Cognitive dysfunction (CD) is common in systemic lupus erythematosus (SLE) but the cause remains unclear and treatment options are limited. We aimed to compare cognitive function in SLE and healthy controls (HCs) using both behavioural and neuroimaging techniques.
SLE patients with stable disease and HCs were recruited. Clinical and psychological data were collected along with a blood sample for relevant biomarkers. Neurocognitive function was assessed using tests from the CANTAB® and functional magnetic resonance imaging (fMRI) was used to examine brain responses to working memory (WM) and emotional processing (FERT) tasks.

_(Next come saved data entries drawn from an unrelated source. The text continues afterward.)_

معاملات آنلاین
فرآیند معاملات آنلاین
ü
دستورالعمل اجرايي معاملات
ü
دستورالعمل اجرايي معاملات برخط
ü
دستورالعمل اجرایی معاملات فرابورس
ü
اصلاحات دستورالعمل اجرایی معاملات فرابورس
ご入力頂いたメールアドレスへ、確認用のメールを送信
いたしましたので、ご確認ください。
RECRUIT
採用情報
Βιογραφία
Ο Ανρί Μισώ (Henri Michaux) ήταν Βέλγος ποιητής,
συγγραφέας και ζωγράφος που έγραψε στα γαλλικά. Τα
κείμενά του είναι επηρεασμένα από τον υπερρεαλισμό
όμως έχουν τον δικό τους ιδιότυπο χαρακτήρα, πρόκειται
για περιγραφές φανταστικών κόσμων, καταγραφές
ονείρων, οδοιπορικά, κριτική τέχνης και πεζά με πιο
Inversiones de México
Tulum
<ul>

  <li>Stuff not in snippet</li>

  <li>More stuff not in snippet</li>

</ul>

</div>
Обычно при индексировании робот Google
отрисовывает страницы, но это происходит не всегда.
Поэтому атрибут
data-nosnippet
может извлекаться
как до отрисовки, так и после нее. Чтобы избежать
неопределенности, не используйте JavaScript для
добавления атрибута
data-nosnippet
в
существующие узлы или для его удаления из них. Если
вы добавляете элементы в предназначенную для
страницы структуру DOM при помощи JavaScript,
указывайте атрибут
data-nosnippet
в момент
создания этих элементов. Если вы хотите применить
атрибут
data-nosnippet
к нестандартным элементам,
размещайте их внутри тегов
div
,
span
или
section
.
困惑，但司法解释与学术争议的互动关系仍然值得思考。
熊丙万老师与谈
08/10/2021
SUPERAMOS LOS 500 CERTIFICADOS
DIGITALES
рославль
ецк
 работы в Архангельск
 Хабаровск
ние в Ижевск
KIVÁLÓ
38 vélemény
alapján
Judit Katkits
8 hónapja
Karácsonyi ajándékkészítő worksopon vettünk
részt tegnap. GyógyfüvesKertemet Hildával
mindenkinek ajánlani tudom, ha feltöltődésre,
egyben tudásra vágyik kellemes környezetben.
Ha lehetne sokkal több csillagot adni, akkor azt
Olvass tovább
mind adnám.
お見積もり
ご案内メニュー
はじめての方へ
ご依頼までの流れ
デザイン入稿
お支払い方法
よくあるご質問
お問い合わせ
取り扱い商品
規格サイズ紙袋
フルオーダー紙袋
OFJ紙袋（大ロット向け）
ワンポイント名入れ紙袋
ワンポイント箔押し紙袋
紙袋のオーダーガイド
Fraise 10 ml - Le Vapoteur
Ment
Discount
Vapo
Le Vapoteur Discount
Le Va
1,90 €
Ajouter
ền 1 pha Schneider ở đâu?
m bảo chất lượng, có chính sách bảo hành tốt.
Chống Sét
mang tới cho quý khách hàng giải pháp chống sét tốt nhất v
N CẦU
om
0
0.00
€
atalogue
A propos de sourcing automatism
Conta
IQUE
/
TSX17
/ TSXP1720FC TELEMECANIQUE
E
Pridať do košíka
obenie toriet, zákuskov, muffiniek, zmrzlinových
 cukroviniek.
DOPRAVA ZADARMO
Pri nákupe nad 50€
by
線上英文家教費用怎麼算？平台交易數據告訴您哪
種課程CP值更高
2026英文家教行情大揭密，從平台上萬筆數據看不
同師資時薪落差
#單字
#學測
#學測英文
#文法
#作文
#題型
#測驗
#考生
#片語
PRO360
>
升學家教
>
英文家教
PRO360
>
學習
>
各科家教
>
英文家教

Compared to HCs (n=30), SLE patients (n=36) scored higher on measures of depression, fatigue and had higher hsCRP (p=0.013), IL-6 (p=0.003) and BLyS (p<0.001). SLE patients had poorer performance on a task of sustained attention (p=0.002) and had altered brain responses, particularly in default mode network (DMN) regions and the caudate, during the WM task. Higher organ damage and higher VCAM-1 were associated with less attenuation of the DMN (p=0.005 and p=0.01 respectively) and lower BOLD signal in the caudate areas (p=0.005 and p=0.001 respectively). Increased IL-6 was also associated with lower BOLD signal in caudate areas (p=0.032).
Sustained attention was impaired in SLE patients. Poor attenuation of the DMN may contribute to cognitive impairments in SLE and our data suggests that in addition to mood and fatigue inflammatory mechanisms and organ damage impact cognitive functioning in SLE. The multifaceted nature of CD in SLE means any therapeutic interventions should be individually tailored.